SEOUL: North Korea accused the South on Saturday of flying another spy drone over its territory this month, a claim that Seoul denied.
The North Korean military tracked a drone “moving northwards” over the South Korean border county of Ganghwa in early January before shooting it down near the North Korean city of Kaesong, a spokesperson said in a statement carried by the state-run Korean Central News Agency (KCNA).
“Surveillance equipment was installed” on the drone and analysis of the wreckage showed it had stored footage of the North’s “important targets” including border areas, the spokesperson said.

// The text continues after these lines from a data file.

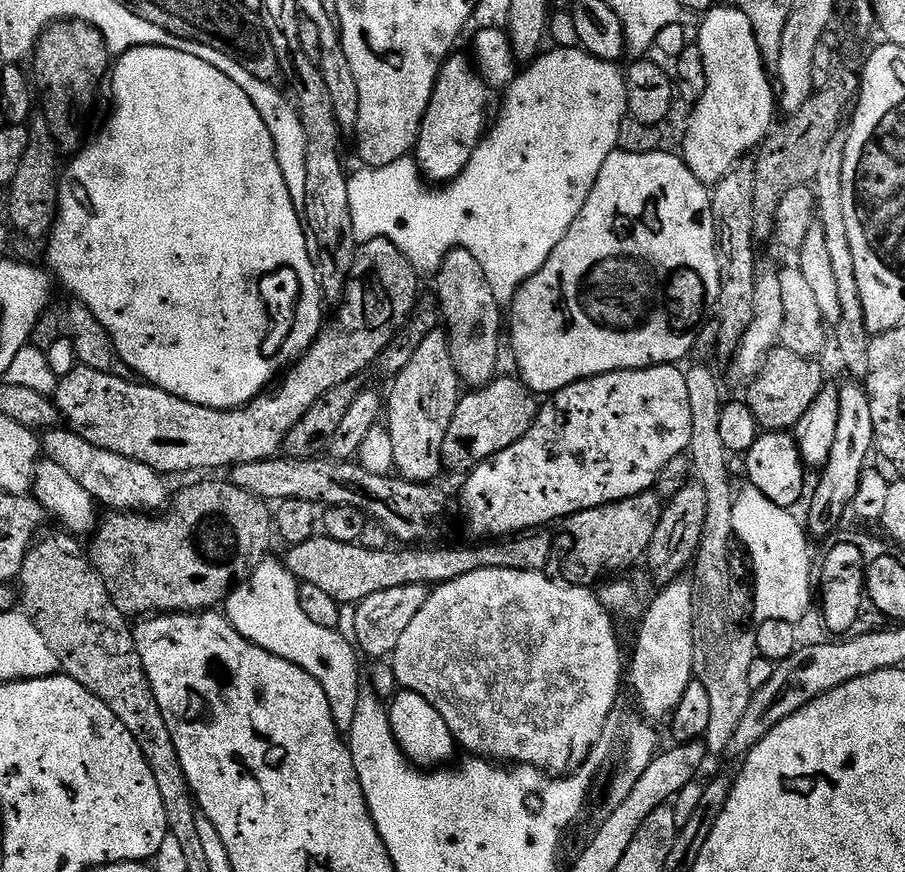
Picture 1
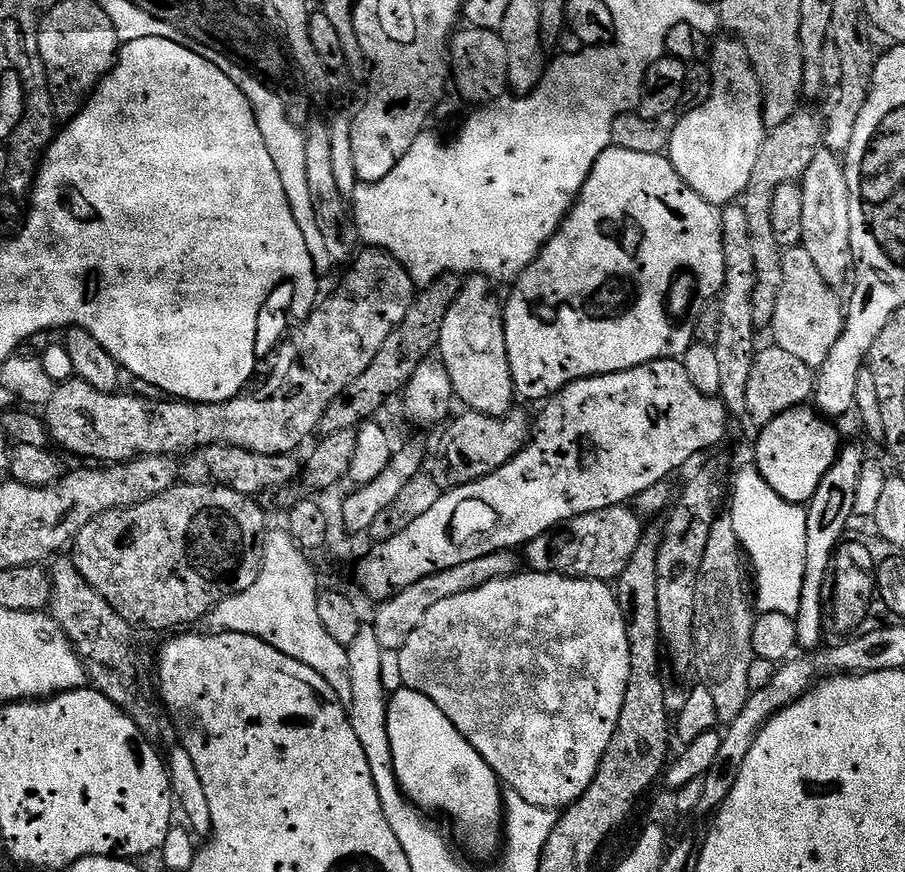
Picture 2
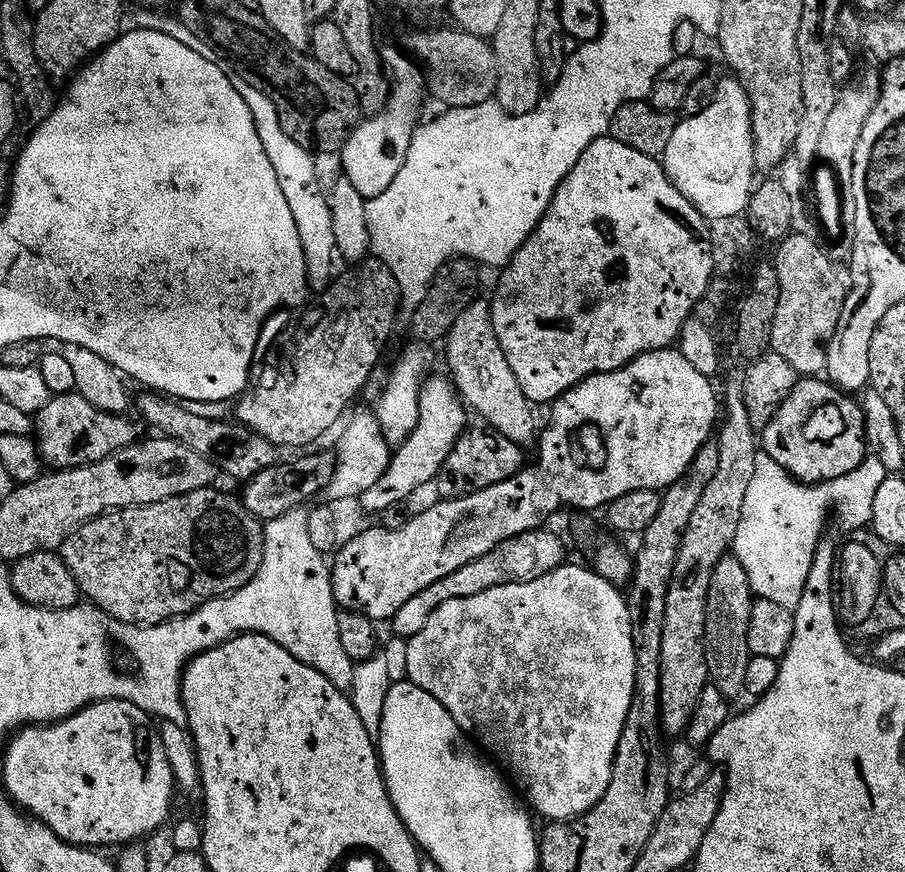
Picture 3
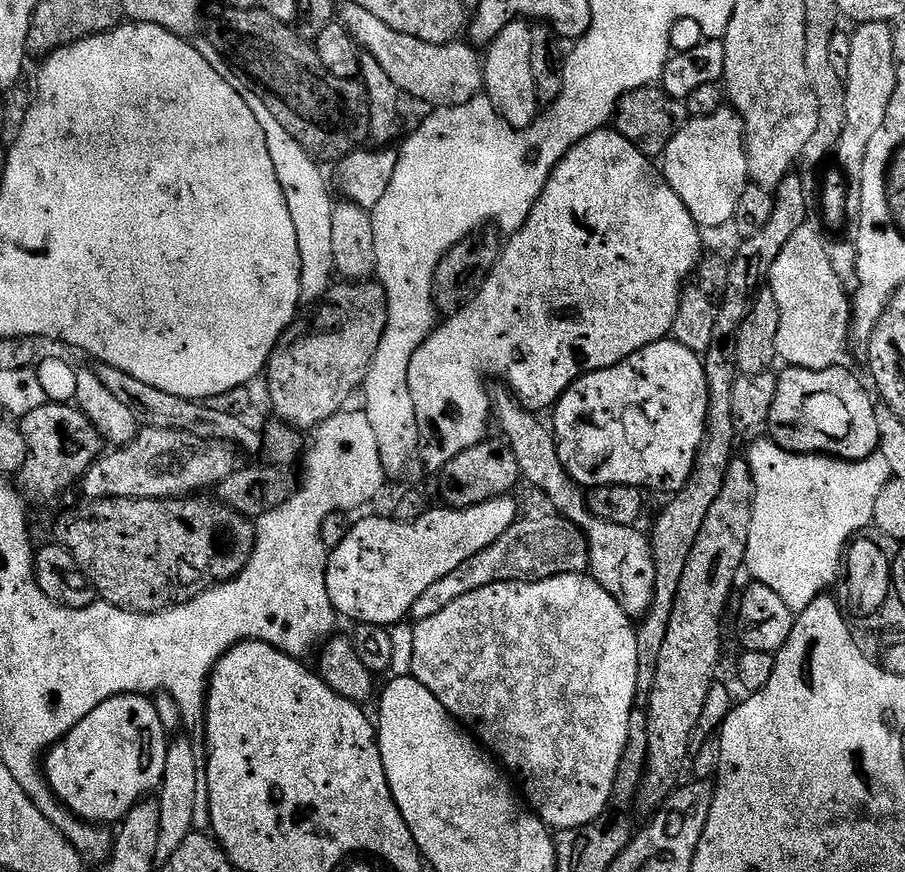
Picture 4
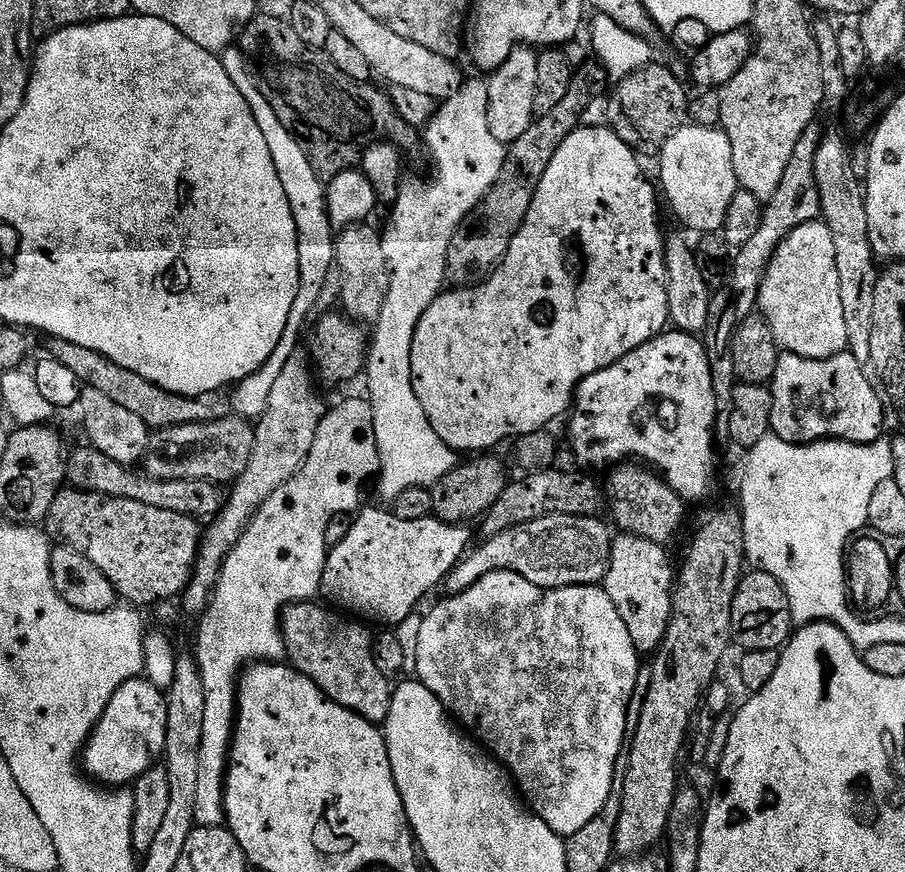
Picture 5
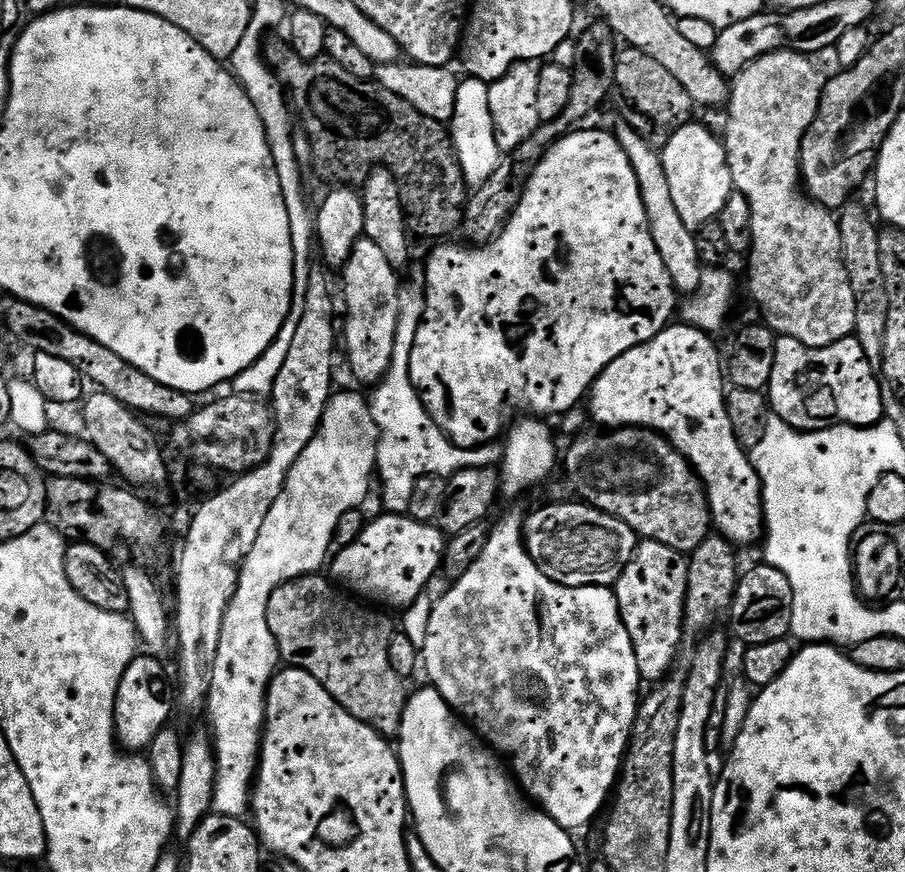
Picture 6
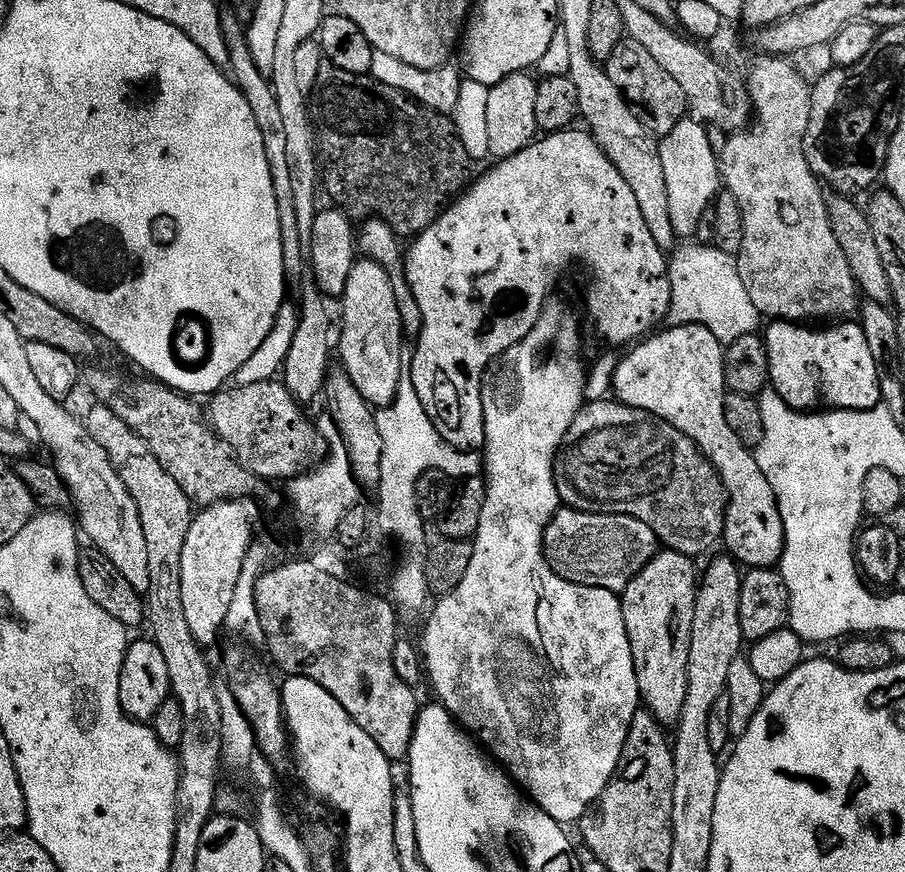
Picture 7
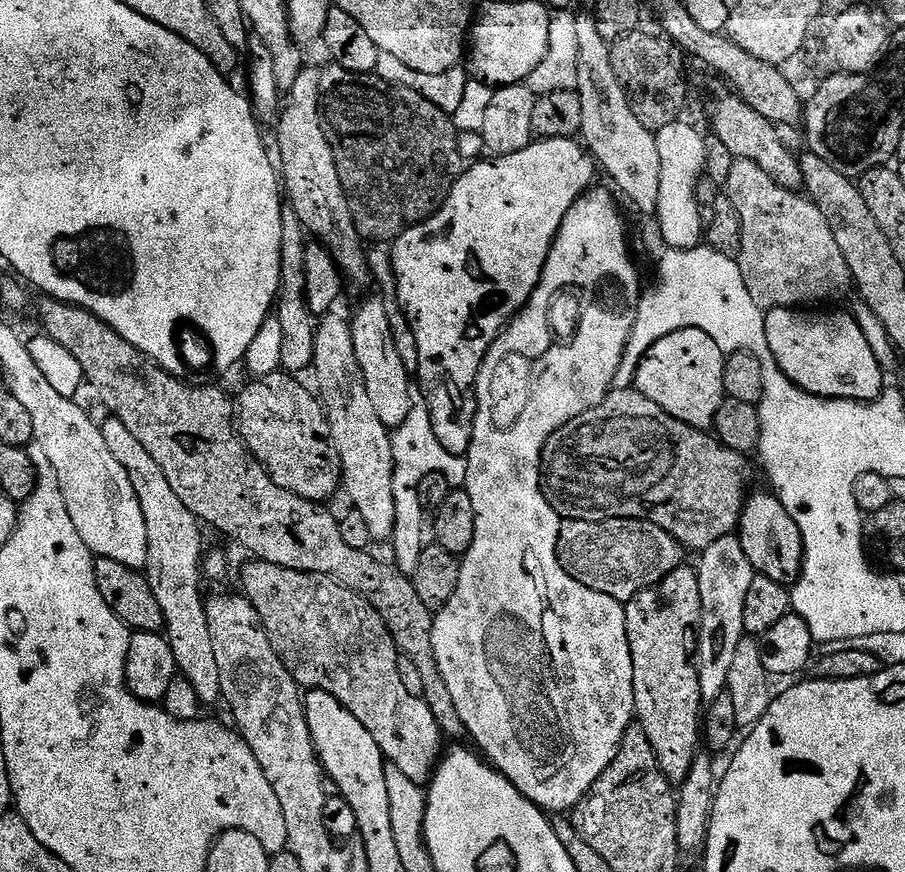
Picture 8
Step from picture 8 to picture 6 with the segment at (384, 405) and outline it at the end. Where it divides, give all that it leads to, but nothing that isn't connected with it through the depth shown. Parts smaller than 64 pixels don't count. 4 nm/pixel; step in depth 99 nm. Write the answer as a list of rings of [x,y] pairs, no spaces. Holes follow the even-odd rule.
[[[362,238],[354,246],[350,258],[344,263],[344,304],[348,307],[348,317],[342,320],[342,340],[348,343],[348,364],[352,372],[364,384],[375,386],[384,379],[392,365],[394,342],[396,341],[396,323],[400,321],[400,279],[398,273],[391,268],[389,259],[382,254],[381,249],[374,242]]]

Photos of the alleged drone released by KCNA showed the wreckage of a winged craft lying on the ground next to a collection of grey and blue components it said included cameras.
South Korea said it had no record of the flight, and Defense Minister Ahn Gyu-back said the drone in the photos was “not a model operated by our military.”

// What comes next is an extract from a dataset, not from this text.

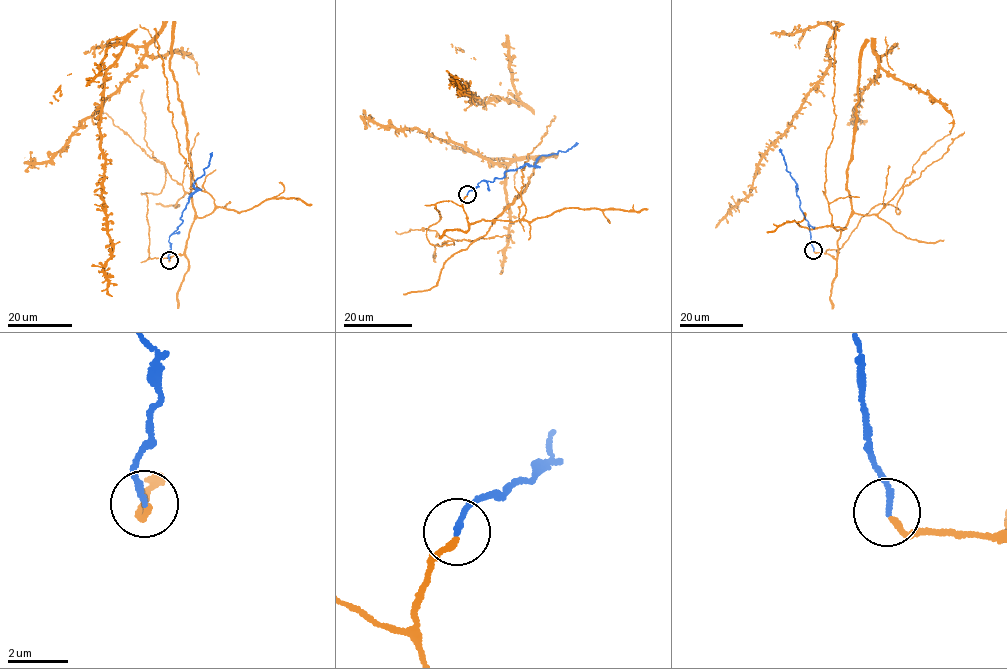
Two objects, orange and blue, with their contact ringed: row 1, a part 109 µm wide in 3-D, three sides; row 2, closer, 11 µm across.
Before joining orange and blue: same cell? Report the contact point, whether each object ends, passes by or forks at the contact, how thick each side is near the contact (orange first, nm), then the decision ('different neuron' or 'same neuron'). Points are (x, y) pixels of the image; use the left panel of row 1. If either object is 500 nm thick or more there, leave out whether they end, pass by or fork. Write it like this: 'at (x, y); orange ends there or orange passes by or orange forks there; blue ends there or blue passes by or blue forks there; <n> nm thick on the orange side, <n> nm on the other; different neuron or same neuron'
at (169, 260); orange ends there; blue ends there; 170 nm thick on the orange side, 180 nm on the other; same neuron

The office of South Korean President Lee Jae Myung said a national security meeting would be held on Saturday to discuss the matter.
Lee had ordered a “swift and rigorous investigation” by a joint military-police investigative team, his office said in a later statement.
On the possibility that civilians operated the drone, Lee said: “if true, it is a serious crime that threatens peace on the Korean Peninsula and national security.”
Located northwest of Seoul, Ganghwa County is one of the closest South Korean territories to North Korea.
KCNA also released aerial images of Kaesong that it said were taken by the drone.
They were “clear evidence” that the aircraft had “intruded into (our) airspace for the purpose of surveillance and reconnaissance,” Pyongyang’s military spokesperson said.
They added that the incursion was similar to one in September when the South flew drones near its border city of Paju.
Seoul would be forced to “pay a dear price for their unpardonable hysteria” if such flights continued, the spokesperson said.
South Korea is already investigating alleged drone flights over the North in late 2024 ordered by then-President Yoon Suk Yeol. Seoul’s military has not confirmed those flights.
Prosecutors have indicted Yoon on charges that he acted illegally in ordering them, hoping to provoke a response from Pyongyang and use it as a pretext for his short-lived bid to impose martial law.

- Cheap, commercial drone -

Flight-path data showed the latest drone was flying in square patterns over Kaesong before it was shot down, KCNA said.
But experts said the cheap, commercially available model was unlikely to have come from Seoul’s armed forces.
“The South Korean military already has drones capable of transmitting high-resolution live feeds,” said Hong Min, an analyst at the Korea Institute for National Unification.
“Using an outdated drone that requires physical retrieval of a memory card, simply to film factory rooftops clearly visible on satellite imagery, does not hold up from a military planning perspective.”